Predicting PCI Outcomes

Dec 3, 2011
Nearly 10 Percent of Patients Undergoing Procedure Such as Balloon Angioplasty or Stent Placement Readmitted to Hospital Within 30 Days

In an analysis of the outcomes for more than 15,000 patients who underwent a percutaneous coronary intervention (PCI; procedures such as balloon angioplasty or stent placement used to open narrowed coronary arteries), nearly one in 10 were readmitted to the hospital within 30 days, and these patients had a higher risk of death within one year, according to a study published Online First by the Archives of Internal Medicine, one of the JAMA/Archives journals1.

Various factors were associated with hospital readmission, including female sex, Medicare insurance, unstable angina and others.

“Thirty-day readmission rates have become a quality performance measure, and the Center for Medicare and Medicaid Services (CMS) publicly reports hospital-level, 30-day, risk-standardized readmission rates for patients hospitalized with congestive heart failure (CHF), acute myocardial infarction [AMI; heart attack], and for patients undergoing PCI,” according to background information in the article. “However, little is known regarding the factors associated with 30-day readmission after PCI.”

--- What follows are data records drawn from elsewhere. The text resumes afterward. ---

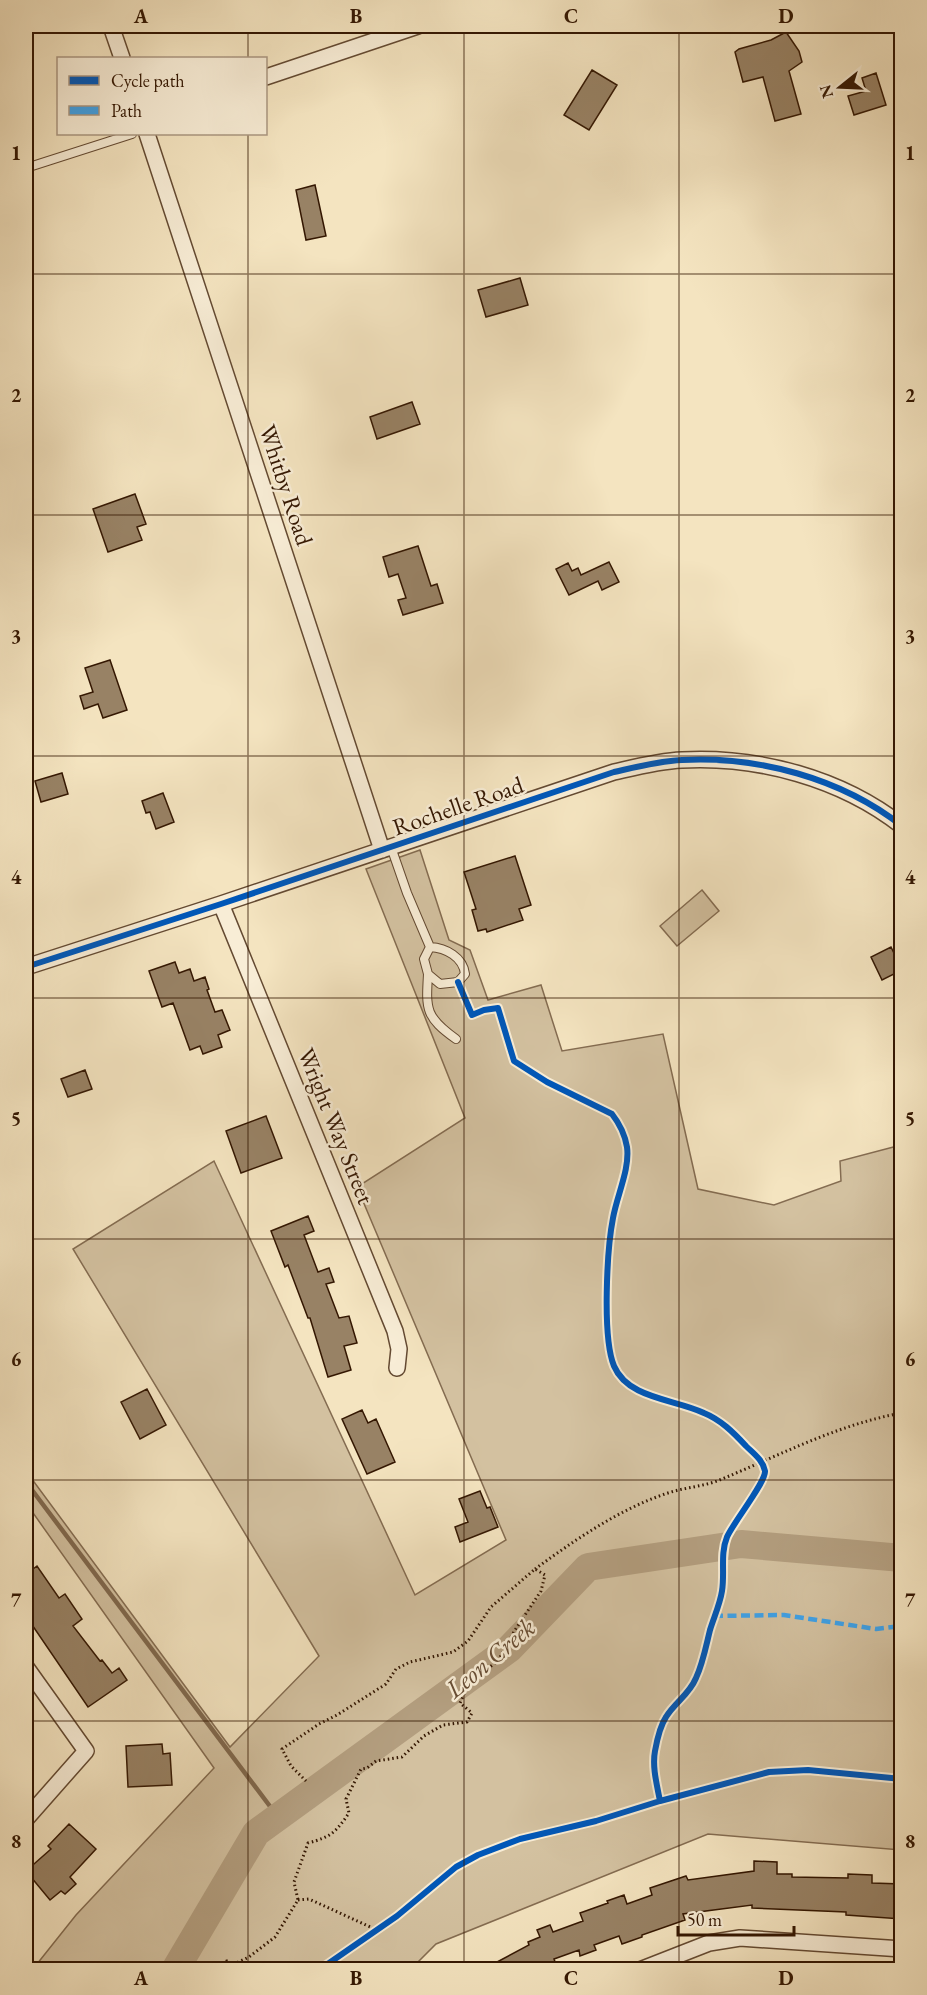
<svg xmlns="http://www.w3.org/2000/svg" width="927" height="1995" font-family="'EB Garamond',serif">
	<rect width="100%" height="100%" fill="#f4e4c0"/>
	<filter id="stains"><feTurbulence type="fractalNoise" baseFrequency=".00333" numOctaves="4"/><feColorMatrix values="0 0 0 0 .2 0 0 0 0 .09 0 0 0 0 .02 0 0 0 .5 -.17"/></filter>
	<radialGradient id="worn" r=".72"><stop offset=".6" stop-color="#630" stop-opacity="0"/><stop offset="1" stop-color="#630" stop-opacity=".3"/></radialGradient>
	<path fill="#d3c1a0" stroke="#846c51" stroke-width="1.5" d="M 420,850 L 449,940 L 470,950 L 488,1000 L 541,985 L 562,1051 L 663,1034 L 698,1189 L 774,1205 L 841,1181 L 840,1161 L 901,1145 L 901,1850 L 708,1834 L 436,1944 L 411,1969 L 33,1969 L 76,1915 L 214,1768 L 26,1503 L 26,1471 L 230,1747 L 319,1656 L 73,1249 L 214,1161 L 415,1595 L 506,1540 L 357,1187 L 465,1118 L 366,869 Z
		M 702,890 L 719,911 L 677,946 L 660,926 Z"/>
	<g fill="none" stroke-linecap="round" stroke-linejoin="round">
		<path stroke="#80684d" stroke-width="4.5" d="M 26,1482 L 278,1817"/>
		<path stroke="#b39e7f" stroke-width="28" d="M 175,1970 L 256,1833 L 509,1649 L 588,1567 L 741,1544 L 902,1558"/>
	</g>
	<path fill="#988265" stroke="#341702" stroke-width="1.5" d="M 786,32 L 799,51 L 802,62 L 789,71 L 801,114 L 775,121 L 763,77 L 743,82 L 735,52 L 739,49 L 771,40 Z
		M 592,70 L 617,85 L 589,130 L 564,115 Z
		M 876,73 L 886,105 L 854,115 L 848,96 L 866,91 L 862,78 Z
		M 315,185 L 326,236 L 306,240 L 296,190 Z
		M 520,278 L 528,305 L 486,317 L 478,290 Z
		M 412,402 L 420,424 L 377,439 L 370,417 Z
		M 135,494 L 146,524 L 137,527 L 142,540 L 108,552 L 93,509 Z
		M 418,546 L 431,586 L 437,584 L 443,603 L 403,615 L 398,600 L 406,598 L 398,574 L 389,577 L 383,557 Z
		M 609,562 L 619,582 L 602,590 L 598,581 L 569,595 L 556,569 L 568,563 L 572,571 L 578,568 L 581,575 Z
		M 110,660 L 127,710 L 103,718 L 98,704 L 84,709 L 80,696 L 93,692 L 85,668 Z
		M 62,773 L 68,794 L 41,802 L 35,781 Z
		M 163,793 L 174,822 L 156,829 L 150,812 L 146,813 L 142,801 Z
		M 515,856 L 531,905 L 519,909 L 523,920 L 487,932 L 486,929 L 478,931 L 472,910 L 476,909 L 464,872 Z
		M 891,947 L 902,970 L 882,980 L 871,957 Z
		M 175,962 L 179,973 L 190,969 L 194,981 L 205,977 L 209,989 L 207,990 L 215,1012 L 222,1010 L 230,1030 L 218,1035 L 222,1047 L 203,1054 L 200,1046 L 190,1050 L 173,1003 L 162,1007 L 149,971 Z
		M 85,1070 L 92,1089 L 68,1097 L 61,1079 Z
		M 266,1116 L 282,1158 L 241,1173 L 226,1131 Z
		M 308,1216 L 314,1231 L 304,1235 L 318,1272 L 329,1268 L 334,1282 L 326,1284 L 339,1318 L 349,1316 L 357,1343 L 344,1346 L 351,1370 L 328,1377 L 310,1318 L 308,1318 L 288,1265 L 285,1267 L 271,1231 Z
		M 147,1389 L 166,1425 L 140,1439 L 121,1402 Z
		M 362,1410 L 368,1423 L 376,1419 L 395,1462 L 367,1474 L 342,1419 Z
		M 480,1491 L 487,1508 L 490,1507 L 498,1527 L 460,1542 L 455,1527 L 468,1522 L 459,1499 Z
		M 26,1559 L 33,1569 L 37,1566 L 59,1598 L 65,1594 L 82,1619 L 73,1626 L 100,1661 L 102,1660 L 112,1673 L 119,1668 L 127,1680 L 88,1707 L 26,1616 Z
		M 162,1744 L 163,1754 L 170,1753 L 172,1785 L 128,1787 L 126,1746 Z
		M 69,1824 L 96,1849 L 70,1877 L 76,1884 L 65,1894 L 61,1891 L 50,1900 L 26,1871 L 51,1849 L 48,1846 Z
		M 754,1861 L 777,1862 L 777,1874 L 792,1874 L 792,1877 L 848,1878 L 848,1874 L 872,1875 L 872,1883 L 902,1884 L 902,1919 L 846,1915 L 846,1912 L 752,1908 L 752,1905 L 683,1914 L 685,1920 L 642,1935 L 642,1937 L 622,1944 L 619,1936 L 594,1945 L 596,1950 L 580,1956 L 579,1950 L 554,1959 L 558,1970 L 482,1970 L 529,1945 L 528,1942 L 540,1937 L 537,1930 L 550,1925 L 553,1932 L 583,1921 L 580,1913 L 608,1903 L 607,1901 L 624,1895 L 627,1904 L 652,1895 L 650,1888 L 686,1876 L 688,1880 L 754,1871 Z"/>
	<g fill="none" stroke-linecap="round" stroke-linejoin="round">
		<g stroke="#644a32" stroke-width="10">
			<path id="lane" d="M 26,168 L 132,134
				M 391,847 L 407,893 L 430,947 L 424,959 L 428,974 L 440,984 L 458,982 L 465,974 C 463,957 446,948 430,947
				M 428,974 C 426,1009 425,1017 456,1039"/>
		</g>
		<g stroke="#644a32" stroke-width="18">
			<path id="street" d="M 111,26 L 122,58
				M 266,77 L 418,26
				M 147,134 L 382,850
				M 221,904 L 395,1331 L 399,1349 L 397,1368
				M 26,967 L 221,904 L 614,772 C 636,767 659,761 682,760 C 758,756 841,778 902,826
				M 26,1667 L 86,1751 L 26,1819
				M 640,1970 L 709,1943 L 740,1938 L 902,1949"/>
		</g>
		<path stroke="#341702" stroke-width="3" stroke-dasharray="1.5 3" stroke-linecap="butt" d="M 535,1569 C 575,1540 618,1510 665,1494 C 684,1487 704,1487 722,1479 C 780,1455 839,1424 902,1413
			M 298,1900 L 309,1899 L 377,1930
			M 97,1970 C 109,1963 119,1961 131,1970
			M 205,1970 L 227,1961 L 232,1965 L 249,1957 L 275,1937 L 298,1900 L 294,1882 L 308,1843 C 331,1837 336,1832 349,1813 L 346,1799 L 361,1769 L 367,1768 L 376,1761 L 402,1757 L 424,1736 L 443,1725 L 467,1722 L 472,1713 L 460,1703 L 469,1682 L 498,1661 L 515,1630 L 541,1591 L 545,1575 L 535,1569 L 491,1607 L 468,1641 L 453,1652 L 410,1662 L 396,1669 L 386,1684 L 337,1715 L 319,1724 L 282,1749 L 291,1766 L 306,1781"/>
		<use href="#lane" stroke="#f8edd6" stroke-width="8"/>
		<use href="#street" stroke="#f8edd6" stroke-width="15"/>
		<path stroke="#3ea2e9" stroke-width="4.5" stroke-dasharray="9 4.5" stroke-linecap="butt" d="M 714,1616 L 784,1615 L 876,1629 L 902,1626"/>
		<g stroke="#f8edd6" stroke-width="10">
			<path id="cycleway" d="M 26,967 L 221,904 L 614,772 C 636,767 659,761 682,760 C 758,756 841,778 902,826
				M 458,982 L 472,1015 L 484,1010 L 498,1008 L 514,1061 L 547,1082 L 612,1114 C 619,1123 625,1135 627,1147 C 630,1169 617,1195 613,1218 C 607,1249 602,1337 614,1366 C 628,1399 675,1399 704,1413 C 721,1420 733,1432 746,1446 C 753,1453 763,1460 765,1471 C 766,1482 733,1523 727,1537 C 720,1554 725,1573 722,1591 C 720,1604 714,1617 710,1630 C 706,1646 703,1663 696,1678 C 689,1695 675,1702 666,1717 C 660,1726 657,1740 655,1751 C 652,1767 657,1785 660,1801
				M 319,1970 L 397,1916 L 456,1867 L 478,1855 L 520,1839 L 596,1821 L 660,1801 L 769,1772 L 808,1770 L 902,1779"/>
		</g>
		<use href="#cycleway" stroke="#0057b8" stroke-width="6"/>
	</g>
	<path fill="none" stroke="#341702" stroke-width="1.5" stroke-opacity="0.55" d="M 248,26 L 248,58M 464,26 L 464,1970M 679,26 L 679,1970M 248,134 L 248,1970M 26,274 L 902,274M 26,515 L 902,515M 26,756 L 902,756M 26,998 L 902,998M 26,1239 L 902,1239M 26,1480 L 902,1480M 26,1721 L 902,1721"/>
	<g text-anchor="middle" stroke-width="5" stroke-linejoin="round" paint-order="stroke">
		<g font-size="24" fill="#341702" stroke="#f8edd6">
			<text transform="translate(286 485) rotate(72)" y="8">Whitby Road</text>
			<text transform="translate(458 806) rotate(-19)" y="8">Rochelle Road</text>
			<text transform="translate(336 1126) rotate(68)" y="8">Wright Way Street</text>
		</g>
		<g font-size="26" font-style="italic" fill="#674d34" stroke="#f8edd6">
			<text transform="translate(490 1658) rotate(-40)" y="9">Leon Creek</text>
		</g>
	</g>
	<rect width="927" height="1995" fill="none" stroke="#f4e4c0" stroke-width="66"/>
	<rect x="57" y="57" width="210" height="78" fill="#f8edd6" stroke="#aa9781" stroke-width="1.5"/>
	<rect x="69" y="76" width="30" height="9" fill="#0057b8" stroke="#aa9781" stroke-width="1.5"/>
	<text x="111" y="87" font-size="18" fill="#341702">Cycle path</text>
	<rect x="69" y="106" width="30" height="9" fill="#3ea2e9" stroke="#aa9781" stroke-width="1.5"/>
	<text x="111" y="117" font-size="18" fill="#341702">Path</text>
	<g transform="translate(840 87) rotate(252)" stroke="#f8edd6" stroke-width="4.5" paint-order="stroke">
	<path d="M0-4.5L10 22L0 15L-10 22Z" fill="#341702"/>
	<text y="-9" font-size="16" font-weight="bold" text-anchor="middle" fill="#341702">N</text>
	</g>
	<path d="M678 1926v9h116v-9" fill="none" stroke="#341702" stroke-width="3"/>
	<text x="687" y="1926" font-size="18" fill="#341702" stroke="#f8edd6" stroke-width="4.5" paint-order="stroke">50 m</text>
	<rect x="33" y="33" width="861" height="1929" fill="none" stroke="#341702" stroke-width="2"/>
	<g font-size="20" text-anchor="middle" font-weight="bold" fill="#341702">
		<text x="141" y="23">A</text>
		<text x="356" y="23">B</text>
		<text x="571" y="23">C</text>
		<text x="786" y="23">D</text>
		<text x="16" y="160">1</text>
		<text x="910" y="160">1</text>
		<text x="16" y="402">2</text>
		<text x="910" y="402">2</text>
		<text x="16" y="643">3</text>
		<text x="910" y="643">3</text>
		<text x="16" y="884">4</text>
		<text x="910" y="884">4</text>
		<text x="16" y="1125">5</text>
		<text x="910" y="1125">5</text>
		<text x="16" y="1366">6</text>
		<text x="910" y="1366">6</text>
		<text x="16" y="1607">7</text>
		<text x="910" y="1607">7</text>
		<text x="16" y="1848">8</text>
		<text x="910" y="1848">8</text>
		<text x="141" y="1985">A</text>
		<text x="356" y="1985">B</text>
		<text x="571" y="1985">C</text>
		<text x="786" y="1985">D</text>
	</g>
	<rect width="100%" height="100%" filter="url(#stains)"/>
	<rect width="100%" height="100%" fill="url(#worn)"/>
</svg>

Farhan J. Khawaja, M.D., of the Mayo Clinic and Mayo Foundation, Rochester, Minn., and colleagues conducted a study to identify factors associated with 30-day readmission rates, the reason for the readmission, and the association of 30-day readmission with one-year mortality for patients after PCI.

For the study, the researchers identified 15,498 PCI hospitalizations (elective or for acute coronary syndromes) from January 1998 through June 2008. Various models were used to estimate the adjusted association between demographic, clinical, and procedural variables and 30-day readmission and 1-year mortality.

The researchers found that overall, 1,459 patients who had PCI procedures (9.4 percent) were readmitted within 30 days. There were 106 deaths within 30 days (0.68 percent), including 33 deaths that occurred during or after a readmission and 73 deaths that were not associated with a readmission.

“After multivariate analysis, demographic factors associated with an increased risk of 30-day readmission after PCI included female sex, Medicare insurance, and less than a high school education.

The clinical and procedural factors associated with an increased risk of readmission included CHF at presentation, cerebrovascular accident or transient ischemic attack, moderate to severe renal disease, chronic obstructive pulmonary disease, peptic ulcer disease, metastatic cancer, and a length of stay of more than three days,” the authors write. Of the 1,459 PCIs readmitted within 30 days, 1,003 (69 percent) were readmitted for cardiac-related reasons.

After adjustment for various factors, patients who were readmitted within 30 days had a higher rate of death at one year compared with patients who were not readmitted.

“Thirty-day risk-standardized readmission rates after PCI have become a publicly reported performance measure, and there is high interest from hospitals and clinicians to understand and improve modifiable factors associated with 30-day readmission rates,” the researchers write.

“Lack of early follow-up has been associated with increased risk of readmission among patients with heart failure and may also be playing a role in patients undergoing PCI. Early follow-up allows patients and clinicians to ensure understanding and compliance, and to gauge the effectiveness of therapies.

The educational component of follow-up cannot be underestimated because in one study, less than half of patients were able to list their diagnoses and the names, purpose, and adverse effects of their medications at the time of discharge.

Education at the time of discharge and early follow-up also needs to be tailored to patient education level, which has previously been shown to be associated with the risk of readmission among Medicare beneficiaries.”
In an invited commentary accompanying the article2, Adrian F. Hernandez, M.D., M.H.S., and Christopher B. Granger, M.D., of Duke University Medical Center, Durham, N.C., write that “in the end, reducing hospital readmission rates by preventing progression of disease and occurrence of events should be a goal of care.”

“To reduce readmissions, we need better evidence on effective approaches that address our health systems shortcomings, ideally identifying and intervening in the most vulnerable patients. Early outpatient follow-up may be a strategy to reduce readmissions but other interventions will be necessary for this complex, multifaceted problem.

Understanding the common issues between PCI readmissions vs. other medical or surgical conditions will be necessary to have broad-based solutions. The challenge is determining what, if any, of these solutions will reduce readmissions and improve overall quality of care during this period of patient vulnerability and fragmented care.”

References:
1. (Arch Intern Med. Published online November 28, 2011. doi:10.1001/archinternmed.2011.569.
2. (Arch Intern Med. Published online November 28, 2011. doi: 10/1001/archinternmed.2011.568.